Local Government and CRM – The Legal Issues

January 1, 2006

Seeking to introduce customer relationship management into the local government sector is causing much grief. Many, who have not previously been involved with this sector, cannot comprehend why a problem exists for local authorities who are required to implement CRM as part of the Office of the Deputy Prime Minister’s (ODPM’s) eGovernment programme.

Local authorities are totally different from every other type of organisation, which has existed for over 400 years. In that time, the vast majority of the 400 or so functions that local government performs have been created in isolation from each other and with little or no common relationship between them. Hence local authorities have traditionally been organised in silos: planning, education, social services, environmental health, council tax and so on.

- _Given task A_
Summarize the piece on local government and CRM in two sentences.

- _Dataset rows_

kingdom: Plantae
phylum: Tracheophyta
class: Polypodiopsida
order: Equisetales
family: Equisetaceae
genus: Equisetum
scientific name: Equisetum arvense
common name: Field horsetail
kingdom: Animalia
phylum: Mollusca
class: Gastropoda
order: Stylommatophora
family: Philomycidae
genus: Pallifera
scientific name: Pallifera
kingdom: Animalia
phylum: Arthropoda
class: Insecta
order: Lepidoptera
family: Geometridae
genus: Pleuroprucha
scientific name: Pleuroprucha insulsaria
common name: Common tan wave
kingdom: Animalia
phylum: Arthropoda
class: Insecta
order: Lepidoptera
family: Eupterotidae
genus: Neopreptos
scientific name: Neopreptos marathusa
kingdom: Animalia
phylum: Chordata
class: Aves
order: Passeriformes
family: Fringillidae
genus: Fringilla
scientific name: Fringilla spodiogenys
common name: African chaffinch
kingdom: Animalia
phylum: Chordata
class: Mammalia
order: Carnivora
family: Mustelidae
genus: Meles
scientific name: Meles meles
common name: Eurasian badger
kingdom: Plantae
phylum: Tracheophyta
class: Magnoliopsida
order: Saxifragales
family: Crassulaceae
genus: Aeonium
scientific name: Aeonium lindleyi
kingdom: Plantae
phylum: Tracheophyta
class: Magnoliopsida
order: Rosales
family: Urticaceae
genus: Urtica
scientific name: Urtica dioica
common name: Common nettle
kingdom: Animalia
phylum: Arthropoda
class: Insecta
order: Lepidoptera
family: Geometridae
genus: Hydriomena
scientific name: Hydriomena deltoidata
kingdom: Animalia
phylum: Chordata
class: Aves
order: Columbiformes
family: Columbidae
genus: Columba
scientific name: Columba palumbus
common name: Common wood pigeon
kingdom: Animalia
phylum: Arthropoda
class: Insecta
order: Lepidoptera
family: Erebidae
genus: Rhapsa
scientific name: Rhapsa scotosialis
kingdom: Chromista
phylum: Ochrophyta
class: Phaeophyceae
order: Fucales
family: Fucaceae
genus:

- _Given task B_
Give the lines of the listing as a Markdown table with the columns No. and Entry. Begin at the line containing "scientific name: Columba palumbus", run through the end of the listing, and leave out blank lines.

- _Output A_
Introducing customer relationship management into local government is causing much grief, and many people new to the sector cannot see why a problem exists for authorities required to implement CRM under the ODPM's eGovernment programme. Local authorities are totally different from other types of organisation because most of their 400 or so functions were created in isolation from each other, so they have traditionally been organised in silos such as planning, education and council tax.

- _Output B_
| No. | Entry |
|---|---|
| 1 | scientific name: Columba palumbus |
| 2 | common name: Common wood pigeon |
| 3 | kingdom: Animalia |
| 4 | phylum: Arthropoda |
| 5 | class: Insecta |
| 6 | order: Lepidoptera |
| 7 | family: Erebidae |
| 8 | genus: Rhapsa |
| 9 | scientific name: Rhapsa scotosialis |
| 10 | kingdom: Chromista |
| 11 | phylum: Ochrophyta |
| 12 | class: Phaeophyceae |
| 13 | order: Fucales |
| 14 | family: Fucaceae |
| 15 | genus: |